DATASET EXCERPTS -
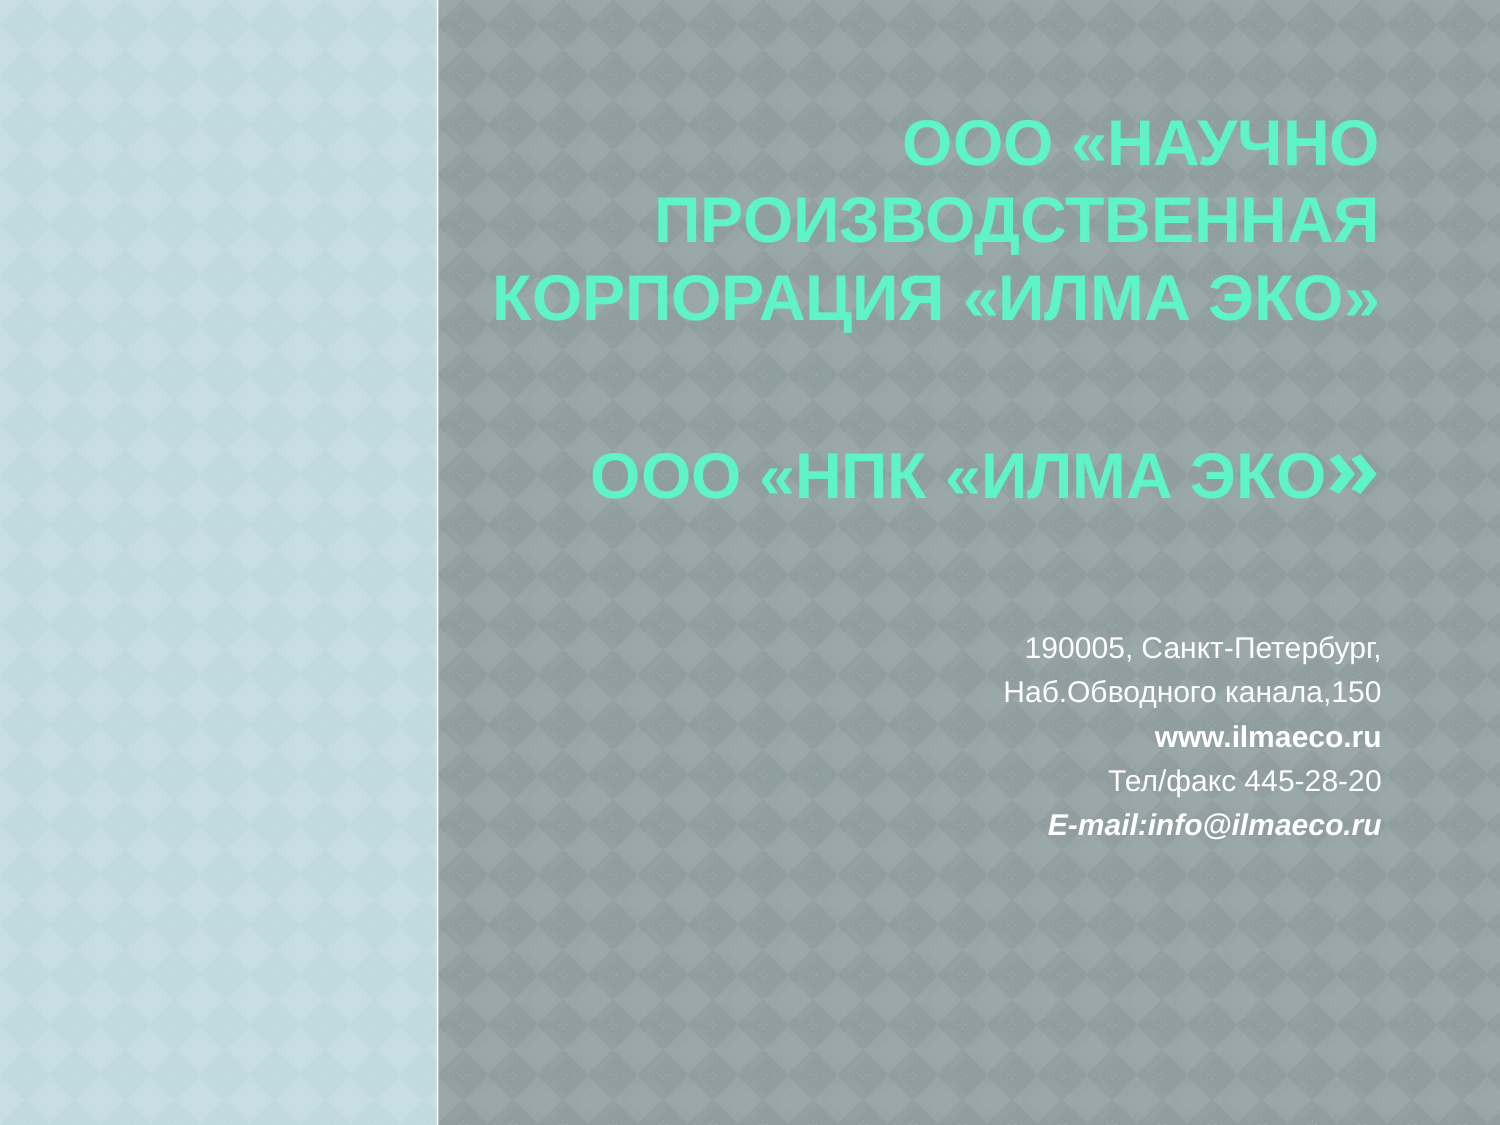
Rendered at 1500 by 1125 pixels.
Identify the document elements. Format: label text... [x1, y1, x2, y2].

title ООО «Научно производственная корпорация «ИЛМА ЭКО» ООО «НПК «ИЛМА ЭКО» [328, 46, 1388, 516]
subtitle 190005, Санкт-Петербург, Наб.Обводного канала,150 www.ilmaeco.ru Тел/факс 445-28-20 E-mail:info@ilmaeco.ru [550, 632, 1390, 844]
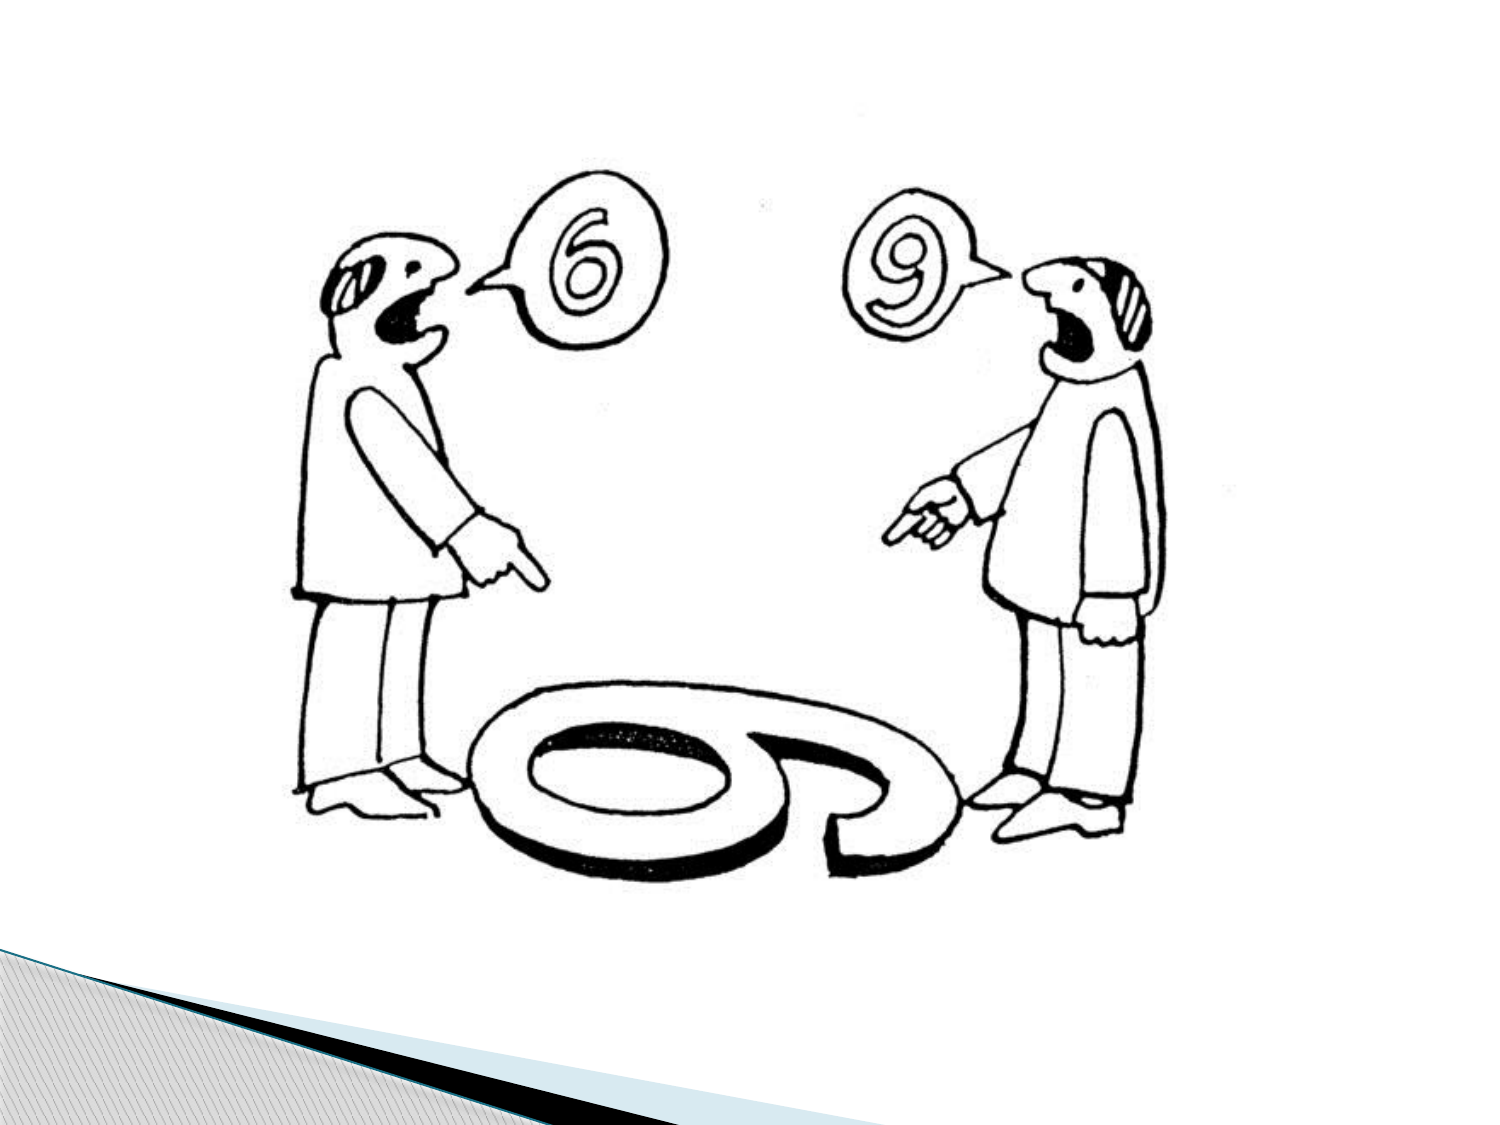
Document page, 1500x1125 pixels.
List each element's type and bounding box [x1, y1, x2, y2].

picture [187, 49, 1260, 974]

WHAT TO PRODUCE - Please restate word for word only the lines running from the line that contains "List each element's" to the final line of the listing above.

RESULT -
List each element's type and bounding box [x1, y1, x2, y2].

picture [187, 49, 1260, 974]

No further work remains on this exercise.